Закуривает, пускает сигару по кругу. Я некурящий, но пару затяжек тоже делаю, не хочу обижать хорошего человека.

Вот и пролетели недолгие минуты прощания. Уже отходя к лесу, оборачиваюсь. Никанорыча и не видно уже, где-то сховался. Ну что ж, Бог ему в помощь!

* * *

Когда из кустов посреди поля ударил автомат, выхватив из передовой группы сразу трех человек, Штольц удовлетворенно кивнул. Так и есть, они плотно сели на загривок уходящим русским. Раз уж те оставили прикрытие – основная группа где-то недалеко.

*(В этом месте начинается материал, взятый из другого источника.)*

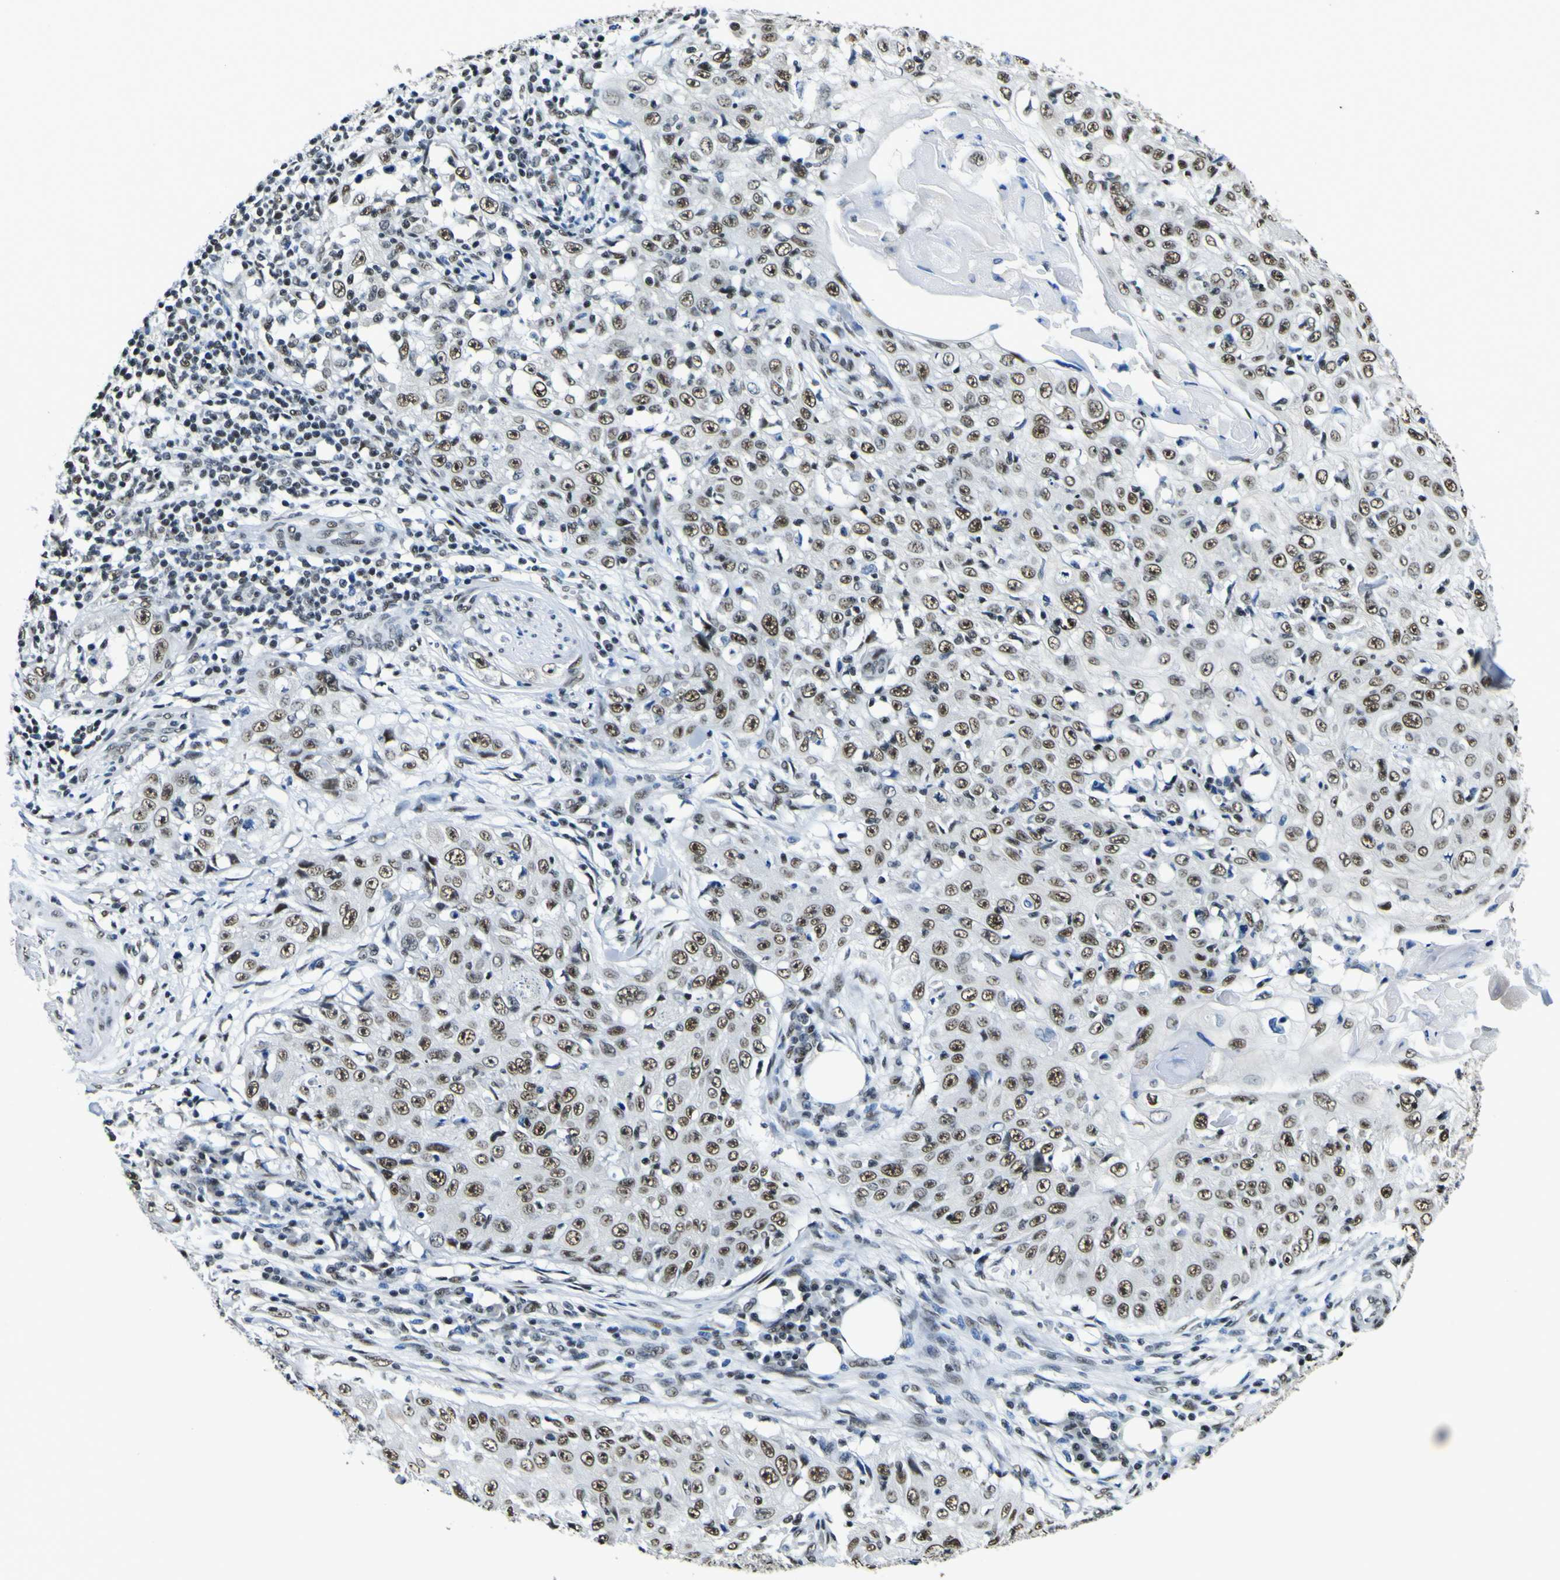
{"staining": {"intensity": "strong", "quantity": ">75%", "location": "nuclear"}, "tissue": "skin cancer", "cell_type": "Tumor cells", "image_type": "cancer", "snomed": [{"axis": "morphology", "description": "Squamous cell carcinoma, NOS"}, {"axis": "topography", "description": "Skin"}], "caption": "This image shows IHC staining of human skin squamous cell carcinoma, with high strong nuclear staining in approximately >75% of tumor cells.", "gene": "SP1", "patient": {"sex": "male", "age": 86}}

Учить егерей воевать – затея пустяшная. Они и сами могут дать урок кому угодно! Почти мгновенно развернувшись в редкую цепь, солдаты залегли. Сердито рыкнул пулемет – с кустов осыпались ветки.

Но русский, как выяснилось, тоже оказался не новичком. На прежнем месте его уже не было, а откуда-то из подлеска вылетела граната.

Взрыв никого не зацепил, но серьезность заявки оценили многие – противник уже находился на расстоянии гранатного броска. И это был еще один русский – автоматная стрельба велась вообще с другого направления.